Mr Horton had been diagnosed with Parkinson's disease four years before and symptoms were starting to worsen. So Mrs Horton did what anyone would do these days when faced with such a problem: She searched Google for "easy-to-close shirt". And found ... not much.
"And then I looked at my iPad cover and saw it had these really small magnets and thought, 'Well, what about that?'" she says now - a patent, a company and 22 shirt styles later.

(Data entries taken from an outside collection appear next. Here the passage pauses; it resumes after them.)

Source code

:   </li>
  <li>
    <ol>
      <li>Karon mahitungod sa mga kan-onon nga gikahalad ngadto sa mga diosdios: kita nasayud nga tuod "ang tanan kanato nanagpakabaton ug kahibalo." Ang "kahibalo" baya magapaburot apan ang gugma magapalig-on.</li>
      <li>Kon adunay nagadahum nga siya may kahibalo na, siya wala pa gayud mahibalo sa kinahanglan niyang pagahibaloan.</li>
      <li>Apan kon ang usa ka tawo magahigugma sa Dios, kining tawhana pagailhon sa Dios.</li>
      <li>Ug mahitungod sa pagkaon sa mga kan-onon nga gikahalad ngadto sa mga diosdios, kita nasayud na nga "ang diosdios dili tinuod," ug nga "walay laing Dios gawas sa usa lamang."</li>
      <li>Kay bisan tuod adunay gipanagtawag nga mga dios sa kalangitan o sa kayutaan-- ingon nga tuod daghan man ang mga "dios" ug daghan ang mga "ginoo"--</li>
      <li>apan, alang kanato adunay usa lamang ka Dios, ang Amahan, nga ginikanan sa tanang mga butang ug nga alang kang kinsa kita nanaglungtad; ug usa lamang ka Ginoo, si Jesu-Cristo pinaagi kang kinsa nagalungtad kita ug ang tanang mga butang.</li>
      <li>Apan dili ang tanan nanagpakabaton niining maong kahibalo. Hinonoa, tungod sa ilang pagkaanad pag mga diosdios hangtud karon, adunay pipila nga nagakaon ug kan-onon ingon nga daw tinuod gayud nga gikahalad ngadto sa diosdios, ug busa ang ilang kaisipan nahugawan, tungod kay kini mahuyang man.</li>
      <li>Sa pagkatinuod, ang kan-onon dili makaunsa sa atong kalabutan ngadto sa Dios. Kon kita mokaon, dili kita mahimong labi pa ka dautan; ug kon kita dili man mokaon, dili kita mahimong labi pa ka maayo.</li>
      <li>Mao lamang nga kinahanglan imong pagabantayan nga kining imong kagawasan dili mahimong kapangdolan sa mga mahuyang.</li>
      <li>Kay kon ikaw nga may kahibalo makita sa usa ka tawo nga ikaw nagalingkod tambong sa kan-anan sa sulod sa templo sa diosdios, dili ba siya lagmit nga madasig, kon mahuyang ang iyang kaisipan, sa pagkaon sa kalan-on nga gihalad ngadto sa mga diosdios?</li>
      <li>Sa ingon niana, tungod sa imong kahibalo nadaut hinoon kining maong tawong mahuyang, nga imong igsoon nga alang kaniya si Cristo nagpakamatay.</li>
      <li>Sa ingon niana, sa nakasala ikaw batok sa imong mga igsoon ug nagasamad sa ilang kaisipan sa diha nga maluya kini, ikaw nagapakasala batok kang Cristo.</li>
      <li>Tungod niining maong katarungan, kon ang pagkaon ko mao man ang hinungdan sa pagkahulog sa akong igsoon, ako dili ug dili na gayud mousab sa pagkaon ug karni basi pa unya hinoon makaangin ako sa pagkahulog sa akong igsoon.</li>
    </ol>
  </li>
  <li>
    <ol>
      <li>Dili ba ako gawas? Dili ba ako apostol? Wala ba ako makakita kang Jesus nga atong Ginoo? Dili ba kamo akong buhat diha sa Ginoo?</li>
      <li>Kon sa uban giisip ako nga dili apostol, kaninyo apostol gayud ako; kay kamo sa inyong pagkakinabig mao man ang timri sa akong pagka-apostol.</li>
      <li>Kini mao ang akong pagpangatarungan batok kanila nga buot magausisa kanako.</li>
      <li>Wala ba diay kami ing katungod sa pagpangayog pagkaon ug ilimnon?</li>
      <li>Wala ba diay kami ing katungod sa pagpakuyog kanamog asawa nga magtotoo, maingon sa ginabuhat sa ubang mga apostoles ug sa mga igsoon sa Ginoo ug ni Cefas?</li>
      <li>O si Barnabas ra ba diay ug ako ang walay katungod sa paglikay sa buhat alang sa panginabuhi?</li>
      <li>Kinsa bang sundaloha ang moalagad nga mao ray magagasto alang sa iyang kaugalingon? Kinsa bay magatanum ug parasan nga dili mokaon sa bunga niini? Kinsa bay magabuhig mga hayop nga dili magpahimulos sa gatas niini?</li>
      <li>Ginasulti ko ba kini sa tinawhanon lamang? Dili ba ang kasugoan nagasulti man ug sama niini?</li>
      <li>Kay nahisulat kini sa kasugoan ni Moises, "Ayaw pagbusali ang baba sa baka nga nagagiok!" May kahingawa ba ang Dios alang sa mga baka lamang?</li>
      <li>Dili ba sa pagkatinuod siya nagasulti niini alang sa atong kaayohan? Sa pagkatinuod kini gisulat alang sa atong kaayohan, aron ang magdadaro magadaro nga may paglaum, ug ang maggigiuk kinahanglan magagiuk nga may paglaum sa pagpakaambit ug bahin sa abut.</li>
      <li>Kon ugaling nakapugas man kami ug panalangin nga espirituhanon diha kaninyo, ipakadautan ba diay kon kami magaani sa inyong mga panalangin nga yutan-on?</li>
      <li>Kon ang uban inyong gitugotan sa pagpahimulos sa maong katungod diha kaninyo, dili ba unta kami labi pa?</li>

Mrs Horton (who once designed children's wear but stopped to start her family) and her company, MagnaReady, are part of a new sub-sector in fashion: what Mr Chaitenya Razdan, founder and chief executive of Care and Wear, has christened "healthwear". The sector takes the tools and techniques (and trends) of fashion and applies them to the challenges created by illness and disability.
And healthwear is simply one part of a larger movement, in which classically trained designers are rethinking the basic premise, and promise, of fashion. Call it solution-based design.
Though fashion is often dismissed as frivolous and selfindulgent, this growing niche suggests that rather than being part of the problem - and a symbol of the multiple divisions in society (political, personal, economic) - it can come up with some of the answers.
In May, for example, Ms Angela Luna was named a designer of the year at Parsons School of Design at the New School for a graduate collection of convertible garments that used outerwear to address specific issues of the refugee crisis: shelter, flotation, visibility. So there was a hip utility coat that could become a tent and a padded jacket that became a sleeping bag. One anorak had a built-in flotation device; another, a baby carrier.
She followed Ms Lucy Jones, who won designer of the year in 2015 for a collection that focused on minimal, elegant clothes for wheelchair users.
"It started when a professor of mine challenged us to do something that would change the world," she said. She began talking to a 14-year-old cousin who has hemiplegia, in which one side of his body is significantly weaker than the other. He told her he was being teased at school for not being able to do up his pants by himself.
She then met United Cerebral Palsy of New York City and started conducting focus groups. "I couldn't believe what I was hearing," she said. "Something everyone does - get dressed and undressed - should not be a challenge."
Though advances in medical technology and legislation have created situations in which people with long-term conditions are increasingly able to be part of the work force and quotidian life, the implications - they need clothes that allow them to do so while also accommodating their physical reality - have taken a while to sink in.
Manufacturing has similarly not caught up with reality and Ms Jones and Ms Luna cite issues with nonstandard pattern-cutting and materials (people in wheelchairs, for example, need tops with very truncated bodies but long arms) as roadblocks to wider production.
When Ms Luna first became immersed in the refugee crisis, she considered transferring from Parsons to a school with a more traditional international relations programme as she could not imagine the relevance of what she was learning. She did not have a model to follow.
And when she realised that her skills may have a practical application, she had to overcome the stigma of refugee chic, the assumption that she was being "inspired" by the crisis to make expensive clothes. After all, a Hungarian photographer did a widely criticised fashion shoot last year featuring a model in runway attire posing by a barbed-wire fence.
But this is not about exploiting an issue or bringing it to broader attention. It is about seeing fashion as a tool to ameliorate it and creating a system to help. "Fashion has created a lot of problems, but there is an opportunity for it to be a force for good," Ms Luna said. "We just have to realise it."